O PSDB ainda não definiu seu candidato para a corrida eleitoral de 2010, mas ninhos tucanos já começaram a tramar contra Luiz González, marqueteiro de confiança do governador José Serra.

O pré-candidato teria sido cobrado por aliados a dispensar os futuros serviços de seu estrategista, disseram duas altas fontes do partido, caso decida disputar a sucessão.

Há diversos argumentos na mesa contra González, todos eles já verbalizados em conversas com o governador, resistente à ofensiva. Eis os principais: é centralizador, ignora as sugestões de políticos e, o mais grave, "não entende do resto do Brasil". Procurado, ele não quis fazer comentários.

O fato é que González conseguiu elevado índice de sucesso em eleições paulistas. Não conseguiu eleger Geraldo Alckmin presidente em 2006, mas fez as campanhas vitoriosas de Serra ao Senado, à prefeitura de São Paulo e ao governo paulista.

Também coordenou a operação publicitária que elegeu o então desconhecido Gilberto Kassab ao comando da cidade de São Paulo, em 2008. Sua empresa, a agência Lua Branca, detém os contratos dos dois Executivos e um histórico bem-sucedido na relação com o PSDB paulista.

"Numa campanha majoritária, o marqueteiro não é tudo, mas é quase tudo. Não podemos errar", disse o deputado Bruno Araújo (PSDB-PE), aconselhando uma escolha meticulosa.

"A Executiva Nacional e o candidato a presidente precisam escolher um profissional de marketing que entenda de Brasil como um todo, que o discurso feito para o Nordeste seja comum aos discursos do Sul e Sudeste", acrescentou o deputado, envolvido nas discussões sobre a sucessão dentro da legenda.

A insatisfação não é nova, remonta à derrota do partido pelo PT na campanha nacional passada.

"Não ouve ninguém, não entende de Brasil. Há uma insatisfação geral no PSDB. Só o Serra gosta dele", disse um senador tucano sob compromisso do anonimato.

Recentemente, o incômodo transformou-se em pressão por sua saída.
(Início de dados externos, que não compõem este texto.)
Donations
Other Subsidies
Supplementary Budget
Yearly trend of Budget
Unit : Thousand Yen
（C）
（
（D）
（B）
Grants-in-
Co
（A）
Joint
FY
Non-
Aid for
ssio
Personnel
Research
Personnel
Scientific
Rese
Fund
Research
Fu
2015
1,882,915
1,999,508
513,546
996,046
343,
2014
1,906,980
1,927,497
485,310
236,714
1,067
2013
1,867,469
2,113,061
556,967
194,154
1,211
Em uma ruidosa entrevista ao jornal "Valor Econômico", González reclamou da desarticulação de políticos tucanos para contra-atacar o governo na disputa presidencial de 2006, citando nominalmente o atual presidente da sigla, senador Sérgio Guerra (PE), na época coordenador-geral da campanha do candidato Geraldo Alckmin, e o senador Tasso Jereissati (PSDB-CE), então no comando do partido e de quem seria suposto desafeto.

Fogo amigo

O chamado "fogo amigo" dá-se a um ano das eleições e antes mesmo de o PSDB definir quem será seu candidato em 2010, se o próprio Serra --franco favorito nas pesquisas-- ou o governador de Minas, Aécio Neves.

Enquanto o clima ameaça atingir estado de fervura no flanco oposicionista, o lado adversário se mobiliza de olho em 2010 com desenvoltura. Nela, João Santana, o mesmo que trabalhou na campanha pela reeleição de Lula, já foi escolhido o estrategista da pré-candidata Dilma Rousseff.
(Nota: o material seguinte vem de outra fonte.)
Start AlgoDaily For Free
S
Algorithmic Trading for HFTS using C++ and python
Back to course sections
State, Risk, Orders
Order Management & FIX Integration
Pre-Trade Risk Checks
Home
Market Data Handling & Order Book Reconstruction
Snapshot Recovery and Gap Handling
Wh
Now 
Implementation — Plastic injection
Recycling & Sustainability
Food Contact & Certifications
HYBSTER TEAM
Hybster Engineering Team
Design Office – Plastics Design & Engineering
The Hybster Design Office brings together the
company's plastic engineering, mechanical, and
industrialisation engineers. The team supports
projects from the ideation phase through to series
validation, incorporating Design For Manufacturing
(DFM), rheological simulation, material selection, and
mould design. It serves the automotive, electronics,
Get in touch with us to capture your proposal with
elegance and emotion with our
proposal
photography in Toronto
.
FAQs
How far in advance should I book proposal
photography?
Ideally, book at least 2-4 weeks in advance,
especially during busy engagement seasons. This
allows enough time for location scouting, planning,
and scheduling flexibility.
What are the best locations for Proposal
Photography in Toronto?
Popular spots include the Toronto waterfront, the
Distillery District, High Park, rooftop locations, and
O PT ainda acabou de contratar a empresa de Ben Self, o homem que fez a revolucionária campanha de internet para Barack Obama.

"Esta campanha vai ser muito difícil. O objetivo do PSDB não é ganhar São Paulo, é ganhar o Brasil", alertou a deputada Raquel Teixeira (PSDB-GO).
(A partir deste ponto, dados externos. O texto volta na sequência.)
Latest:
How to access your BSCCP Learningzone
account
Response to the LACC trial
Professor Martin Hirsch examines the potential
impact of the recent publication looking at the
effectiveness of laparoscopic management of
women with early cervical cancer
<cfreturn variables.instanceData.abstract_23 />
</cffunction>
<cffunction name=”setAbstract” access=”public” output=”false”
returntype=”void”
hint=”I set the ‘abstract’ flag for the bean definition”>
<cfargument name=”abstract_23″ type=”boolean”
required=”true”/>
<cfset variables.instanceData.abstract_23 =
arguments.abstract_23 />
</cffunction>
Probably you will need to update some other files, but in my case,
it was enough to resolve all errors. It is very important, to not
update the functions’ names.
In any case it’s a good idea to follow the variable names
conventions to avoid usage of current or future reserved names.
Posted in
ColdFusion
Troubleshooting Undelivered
"Gostaria de ter certeza de que o González tem compreensão das diferenças existentes no Brasil", completou.

Já Tasso Jereissati não quis falar da suposta pressão. Ofereceu-se, porém, a dar a receita de um bom marqueteiro: "Tem que ser humilde, aceitar críticas. Tem que conhecer muito bem o Brasil, a psicologia do eleitor, que é muito diferente entre as regiões do país."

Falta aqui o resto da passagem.